Según explican, el plan apuesta por una movilidad "más sostenible, accesible y ordenada", pero también por mantener la calidad de vida de los vecinos, garantizando espacios urbanos, aparcamientos y conexiones mejor preparados para el futuro. El grupo jeltzale defiende un modelo trabajado durante años, interconectado con diferentes fases y soluciones, pensado para responder a las necesidades reales de Arrasate en las próximas décadas. La propuesta sigue la línea defendida previamente por el PNV en materia de movilidad y regeneración urbana en el municipio.

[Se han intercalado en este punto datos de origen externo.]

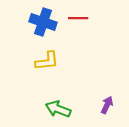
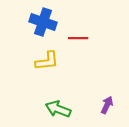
red line: moved 20 px down
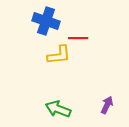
blue cross: moved 3 px right, 1 px up
yellow L-shape: moved 12 px right, 6 px up
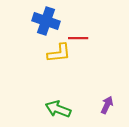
yellow L-shape: moved 2 px up
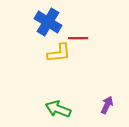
blue cross: moved 2 px right, 1 px down; rotated 12 degrees clockwise
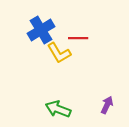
blue cross: moved 7 px left, 8 px down; rotated 28 degrees clockwise
yellow L-shape: rotated 65 degrees clockwise
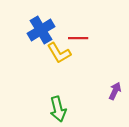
purple arrow: moved 8 px right, 14 px up
green arrow: rotated 125 degrees counterclockwise
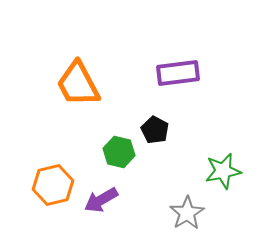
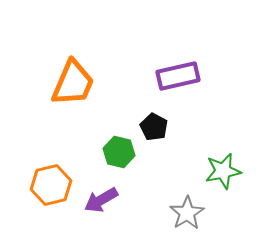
purple rectangle: moved 3 px down; rotated 6 degrees counterclockwise
orange trapezoid: moved 5 px left, 1 px up; rotated 129 degrees counterclockwise
black pentagon: moved 1 px left, 3 px up
orange hexagon: moved 2 px left
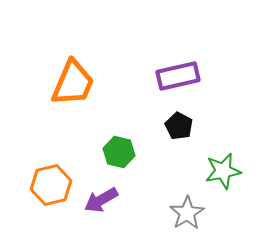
black pentagon: moved 25 px right, 1 px up
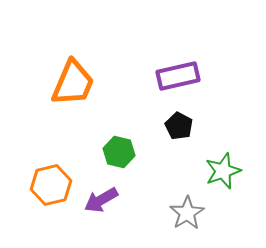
green star: rotated 9 degrees counterclockwise
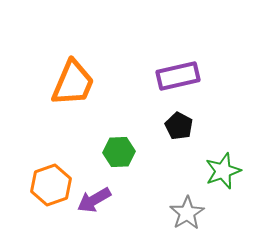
green hexagon: rotated 16 degrees counterclockwise
orange hexagon: rotated 6 degrees counterclockwise
purple arrow: moved 7 px left
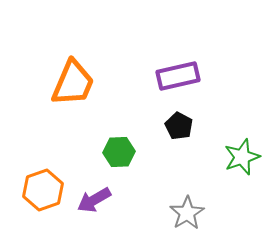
green star: moved 19 px right, 14 px up
orange hexagon: moved 8 px left, 5 px down
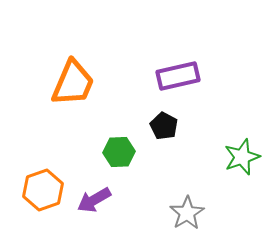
black pentagon: moved 15 px left
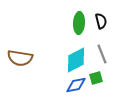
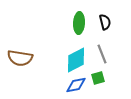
black semicircle: moved 4 px right, 1 px down
green square: moved 2 px right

Las "actividades estratégicas" del proyecto incluyen: la transformación completa de Zarugalde en zona peatonal, la ampliación de aceras en la calle Otalora, la mejora de la conexión entre Arbolapeta y San Frantzisko, la creación de un nuevo aparcamiento subterráneo en Kondekua –en la zona verde frente a Monterron– y el rediseño del parque de Monterron.
Para Garay, la regeneración urbana no puede basarse solo en actuaciones aisladas, sino que debe fundamentarse en "una estrategia coherente que combine sostenibilidad, accesibilidad, movilidad y servicios para la ciudadanía". "Arrasate merece proyectos que piensen en el mañana", ha añadido, con el objetivo de construir un municipio más cómodo, accesible y preparado para el futuro.
El PNV ha criticado la reciente intervención en la calle Zarugalde, achacándole "falta de visión global". Según el grupo jeltzale, las actuaciones impulsadas por EH Bildu, como la peatonalización y la eliminación de plazas de aparcamiento, son ejemplos de una "gestión basada en parches" y no en soluciones estructurales. En este sentido, el PNV ha lamentado la inversión de unos 40.000 euros en la pintura de Zarugalde, argumentando que son "medidas que no resuelven los problemas ni mejoran realmente la movilidad".